Within minutes of the hail pelting the Crawley Campus, Hugh McCaffrey was on the phone to the University's contractors, lining them up for repair work the following morning.
Soon afterwards, he left to pick up his daughter from the child care on Parkway.
"Hey you were quick!" said the staff there, assuming Mr McCaffrey, Manager of Building Services, had been sent to help them.
"So I spent more than an hour baling out water, then, just as I was finishing, I was called back to work.
"By 9.30 I decided we'd done all we could to make everything as safe as possible, so I again left for home."
When he finally arrived there, Mr McCaffrey found two broken skylights.
After securing them, he went to bed and lay awake wondering what to do about the windows in Winthrop Hall.
He came up with the idea of the Perspex sandwich, was back at work by 6am the next day and by 10am, the cherry picker, the scaffolding and the perspex sheets had arrived and the job of securing and cleaning up Winthrop Hall was under way.
Mr McCaffrey's is just one of many stories of staff who went beyond the call of duty to help the University recover from last month's storm damage and swing back into action.

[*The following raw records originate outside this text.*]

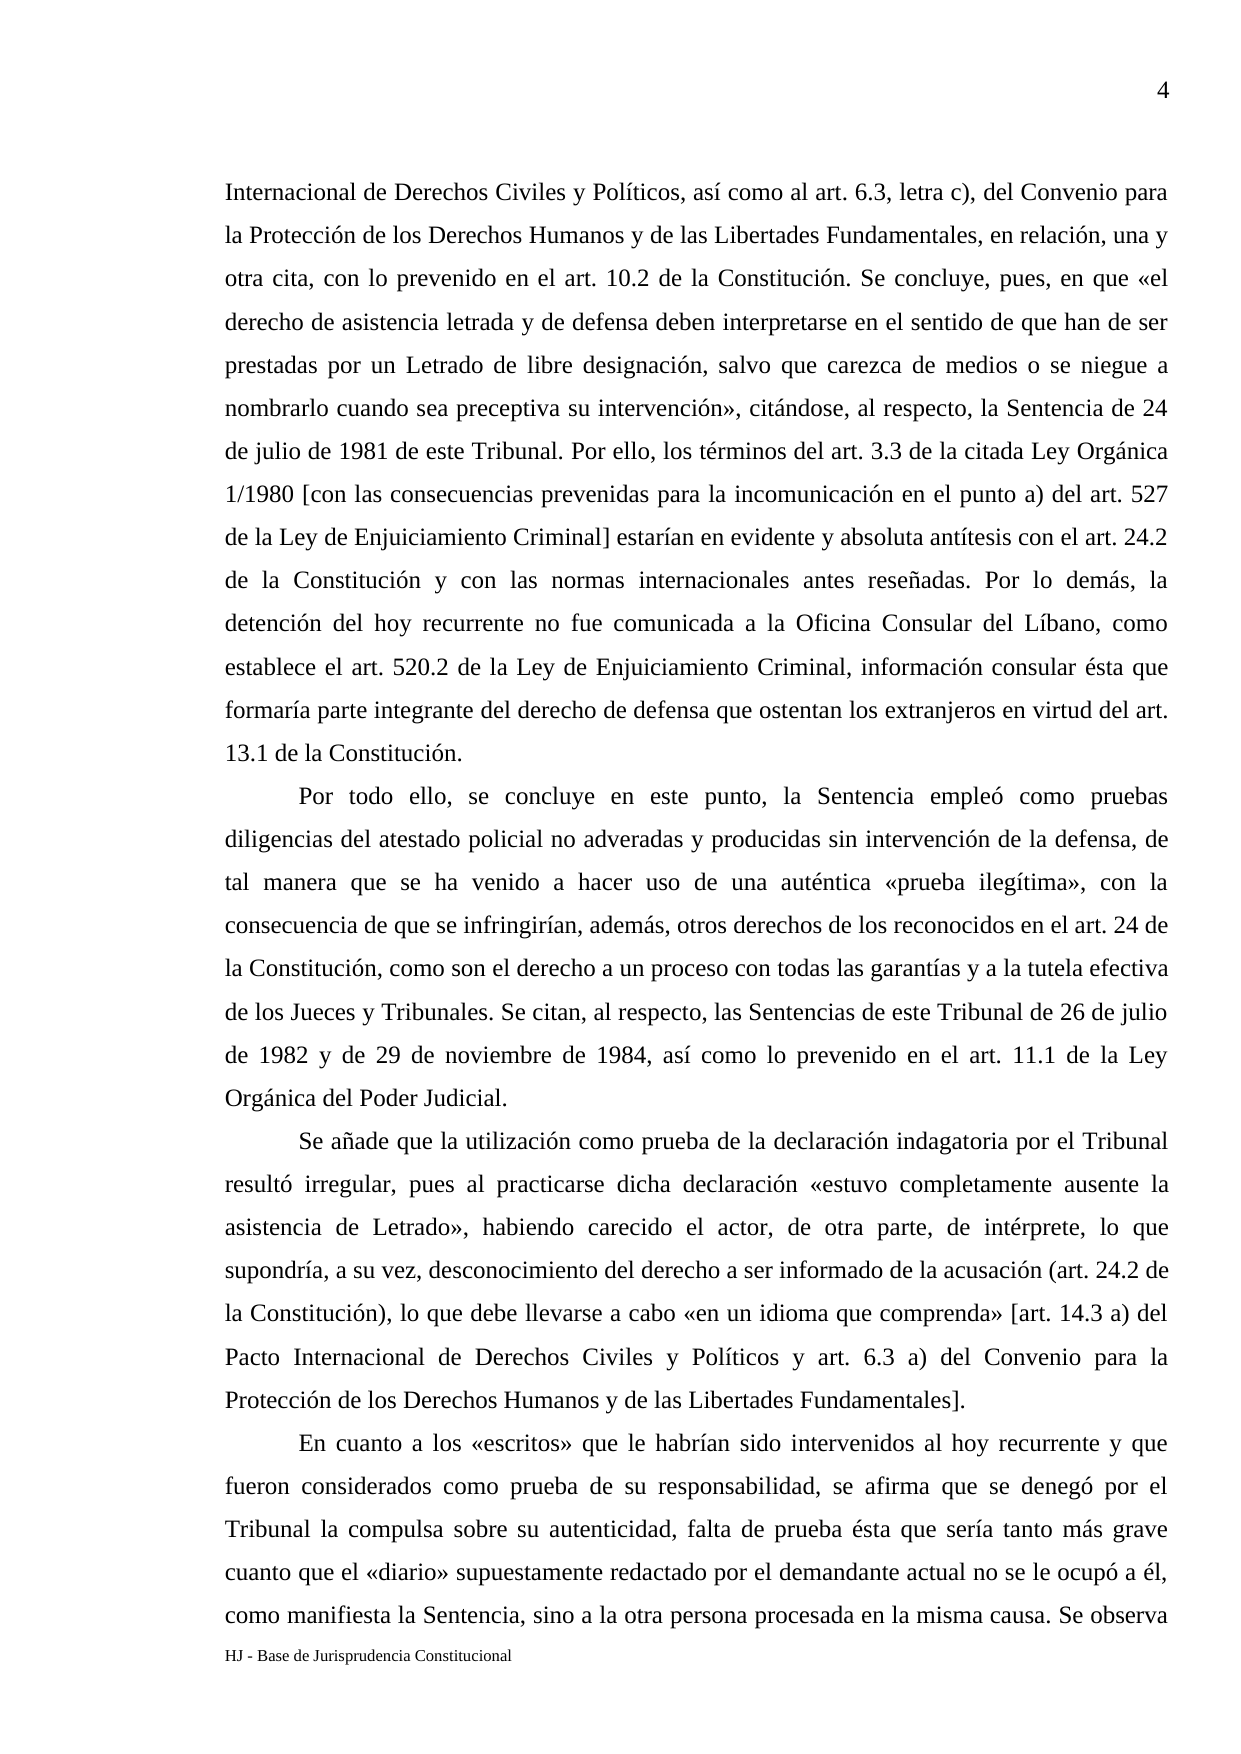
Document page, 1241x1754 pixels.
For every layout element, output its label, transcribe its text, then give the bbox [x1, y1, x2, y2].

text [224, 177, 1169, 767]
text Por todo ello, se concluye en este punto, la Sentencia empleó como pruebas diligencias del atestado policial no adveradas y producidas sin intervención de la defensa, de tal manera que se ha venido a hacer uso de una auténtica «prueba ilegítima», con la consecuencia de que se infringirían, además, otros derechos de los reconocidos en el art. 24 de la Constitución, como son el derecho a un proceso con todas las garantías y a la tutela efectiva de los Jueces y Tribunales. Se citan, al respecto, las Sentencias de este Tribunal de 26 de julio de 1982 y de 29 de noviembre de 1984, así como lo prevenido en el art. 11.1 de la Ley Orgánica del Poder Judicial. [224, 781, 1169, 1112]
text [224, 1428, 1169, 1629]
text Se añade que la utilización como prueba de la declaración indagatoria por el Tribunal resultó irregular, pues al practicarse dicha declaración «estuvo completamente ausente la asistencia de Letrado», habiendo carecido el actor, de otra parte, de intérprete, lo que supondría, a su vez, desconocimiento del derecho a ser informado de la acusación (art. 24.2 de la Constitución), lo que debe llevarse a cabo «en un idioma que comprenda» [art. 14.3 a) del Pacto Internacional de Derechos Civiles y Políticos y art. 6.3 a) del Convenio para la Protección de los Derechos Humanos y de las Libertades Fundamentales]. [224, 1126, 1169, 1413]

The 3mm cathedral glass in eight colours for Winthrop Hall has been sourced in Melbourne and a contractor in Perth found to repair the windows, subject to Heritage Council approval.
Thousands of books have been lost from the Education, Architecture and Fine Art Library but acting University Librarian Margaret Jones said library staff had done a tremendous job in salvaging and repairing thousands more.

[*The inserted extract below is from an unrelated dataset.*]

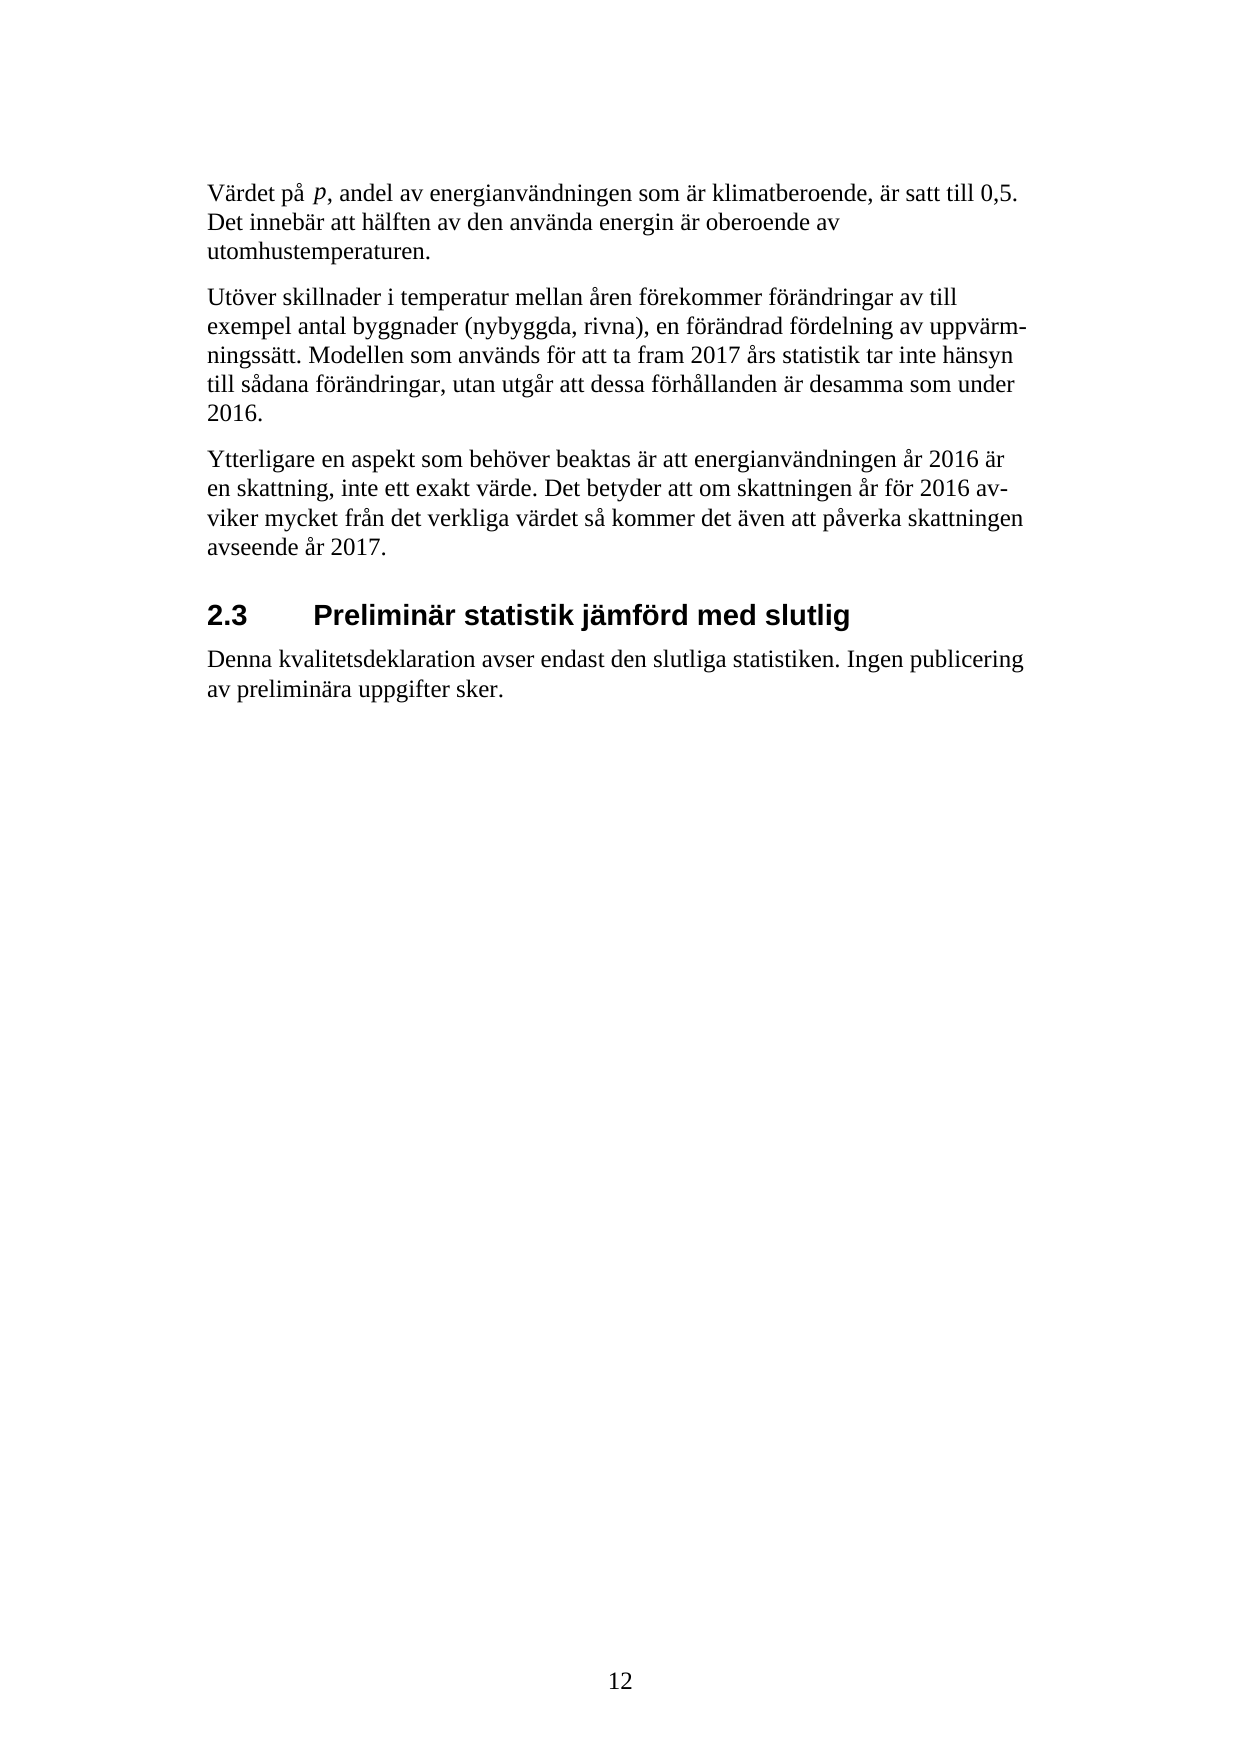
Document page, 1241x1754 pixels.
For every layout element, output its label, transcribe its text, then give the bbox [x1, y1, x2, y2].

"The day after the storm, we started saving the high risk collection, packing them in boxes and hauling them up the stairs from the basement library," Ms Jones said. "Then the contractors arrived with a crane, quickly packed books into cages and lifted them into trucks to bring them over to the Reid Library. Keys Brothers did a fantastic job."
She said library staff had been able to unpack, sort and shelve more than 87,000 books in a space left by the map and Geology collections, which were moved at the end of last year into the new Science Library.
"We are now assessing exactly what's gone missing. Some will be irreplaceable, others we won't bother to replace, such as journals that are reliably available online. We have already placed orders for high-use collections."
FM plumber Derek Smith spent all night on the Tuesday after the storm manning the pump that was sucking the water out of the basement library. Then 80 cubic metres of sand was shovelled out. A wall may be built at the top of the slope to the library windows, to prevent water from Stirling Highway and Hampden Road from causing damage in the future.
Students in the Faculty of Natural and Agricultural Sciences lost up to a year's work when half of the glasshouses were smashed by hail. More than half the post-graduate students in Plant Biology are international students.
Alan Luks, School Manager, Plant Biology said his School, like the rest of the University, was doing everything it could to ensure that students were supported throughout the repair process to minimise the impact on them.
"Based on our previous experiences it is likely that insurance will cover financial losses (fees, stipends/living allowances).
We also appreciate that this may come as cold comfort to some who have lost 12 months work and are many miles from home and their family support network," he said.
Most of the initial clean-up in the glasshouses was completed by Easter.
"We have lost about 55 per cent of our Plant Growth Facilities and are working on short term temporary fixes, with some glass houses operational under rigid safety conditions. Some should be operational with a temporary cladding in six to eight weeks ahead of permanent repairs.
"Unfortunately these may not be completed for the 2010 growing season, which will put much of our research back 12 months but we are working very hard to avoid this. We are using a plot in the Taxonomic garden for class materials so undergraduate units are not too adversely affected.
"FM and the Insurance office have been extremely helpful. And our Plant Growth Facilities team, Rob Creasy, Steve Mole and Bill Piasini, have worked non-stop to minimise the impact on our students and staff."
The Faculty Office for Medicine, Dentistry and Health Sciences is now relocated in four different locations and the Dean's office is in CTEC, following damage to their building at QEII. Faculty Manager Sue Henshall said it was unlikely the building would be habitable until much later in the year.
"It has been a difficult couple of weeks and I wouldn't say we are fully functioning yet. What could be retrieved from our flooded offices is largely still in boxes and we lost a lot of papers when the ceiling collapsed and water poured into the first floor and flowed down the walls and the staircase to the ground floor," she said.
"The staff have been marvellous, working long hours and maintaining good spirits, despite the fact that many had very damaged cars and some had damage to their homes. Operationally it is going to be tricky for some time to come as we are now four groups working at some distance rather than a cohesive Faculty Office."
Ms Henshall said there had been talk of the building being demolished but now it was likely it would be repaired. "The other University buildings on the QEII campus had some flooding but are back to normal operation as far as I'm aware," she said.